Pre-occupied with Post-Occupy: Protesting in Ireland

Occupy Dame street removal. Image courtesy of Drowskaerf, click for link.

Last Thursday (March 8, 2012) Occupy Dame Street, Dublin, was removed at 3.30 a.m. by the Guarda Síochána in an operation involving more than 100 people so that the plaza that they had occupied outside the central bank could be cleared for St. Patrick’s Day festivities. The de-occupation mimicked the late-night move made by police on Wall Street last November, but was met with far less public outcry despite the overkill of 100+ police removing approximately 15 protestors.

I am far from the most avid Occupy supporter, although I do regularly speak out in defence of the movement. But one of the things that shocked me most was the immediate online response to the end of Ireland’s central Occupy movement. Broadsheet.ie, a fairly liberal outputter of general national trivia and other silliness, was inundated with negative comments after their announcement of the end of Occupy Dame Street. The (assumed predominantly young) online audience were vocally critical of the Occupy movement in Dublin. The youth are the expected proponents of social change, especially when they have been (arguably) hardest hit by the economic downturn

Although I do not doubt that there is an online presence of politically motivated commenters on blogs etc., I did not believe that this backlash could have been orchestrated so acutely by the flaccid governmental bodies that called for the de-occupation with the dubious motive of retaining the country’s international image on our day of national heavy drinking. The Fine Gael government in power failed to prevent two teenagers from hacking their website this year, and the Twittergate scandal of the recent presidential election highlighted the limited knowledge of online media in Irish political debate. Although setting up fake accounts to comment on political stories is significantly easier than taking down an entire website, it does make me skeptical that the current government could navigate online media precisely enough to make this emphatic an assault on a popular news site. So I began to debate with my peers in the offline world to see why the youth of the nation appeared to detest Occupy Dame Street so vehemently.

Occupy Dame Street in November 2011

In conversations over the last few days I’ve noticed that the attitude toward Occupy Dame Street online was similar to that offline, if less outspokenly critical. The main concern was that the Dublin movement was not connected with the problems being faced by Irish people at present. It did not directly approach current issues, but stood as a symbol against them. I visited the former site of ODS last weekend, and saw a continued protest amid heavy Guarda presence, but the movement continued to resonate an anti-establishment stance rather than a view toward positive social change.

Principally, Occupy Dame Street was not Occupy Wall Street – the latter embraced positivity in social reform by encouraging interaction in a less money-driven community. The Dame Street equivalent was seen as having a negative, anti-establishment stance that is perhaps counter-productive to the overall idea of protesting against late capitalism. There is a resonating opposition in Irish youth to grand nationalistic movement – we can still (just about) remember the troubles in Northern Ireland, and ODS’s negativity certainly had a whiff of the militaristic, even if that went against their mantra.

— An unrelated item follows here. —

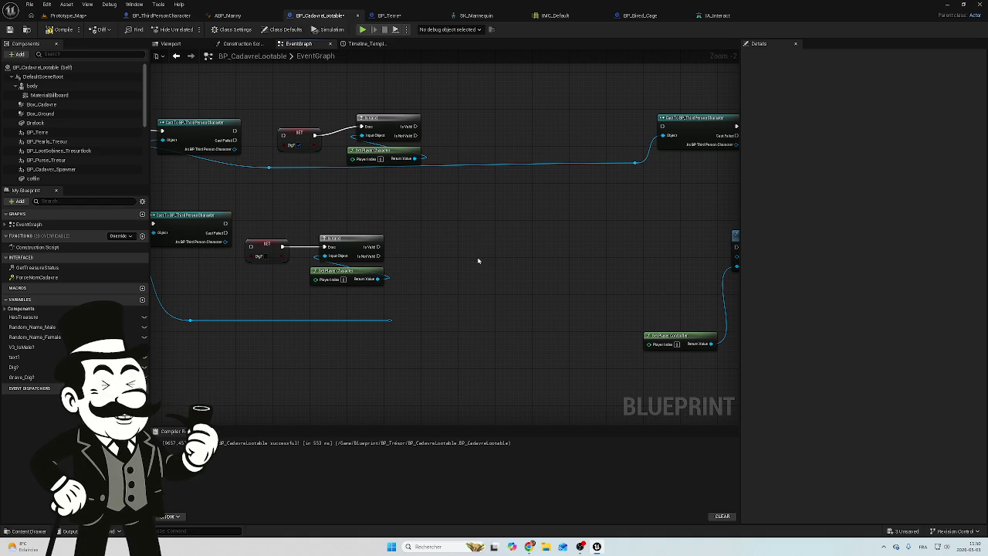
{"action": "left_click_drag", "start_coordinate": [478, 261], "coordinate": [573, 283]}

Graph courtesy of irelandafternama.wordpress.com, click for link.

Another major failing of Occupy Dame Street could be attributed to its Dublin location. Since the economic crash in 2008, Dublin has been heavily marred by empty properties, falling property values and a marked increase in unemployment. However, the rest of the country suffered a near tripling of unemployment between 2006 and 2009, compared to Dublin’s increase of just over double, and the non-urban regions of the country have also suffered from the lack of infrastructure put in place due to delayed development during the boom years. Protest movements have been taking place outside of the capital, as documented recently by the Irish Times, but they are on a more localised community level.

The amount of intelligent debate both online and offline about this subject has since matched the blunt negative comments like “serves the smelly hippies right”, etc. Many have begun to respond to ODS’s collapse as a positive move. People who previously felt that they need to protest but were nervous about being bulked with a negative movement have begun to put new ideas in place, in the form of art and music events, social gatherings and just general debate and discussion.

Occupy Dame Street in November 2011

On Wall Street and in the highly successful Spanish Occupy movements the message was always directed at positivity. Although these movements are also faltering, they have garnered far more popular support than the Irish equivalent. These foreign movements exhibited far less of the social ambiguity, secrecy and coterie nature that Occupy Dame Street seemed to harbour.

On the whole, Occupy Dame Street’s major downfall seemed to be that it did not appear to represent the 99%. It only appeared to represent its own 1% (as a friend cleverly said to me – now we can form our 98% movement and carry on). The Irish protest movement exists, and takes on a variety of forms, but perhaps Occupy is not necessarily built for the Irish model.

Whether the Irish protest in its current post-occupy format it will be impacting remains to be seen. Risking the communist reference, perhaps this movement is more Menshevik than Bolshevik. It might not be a bad thing, but it does make it a less instantly recognisable one.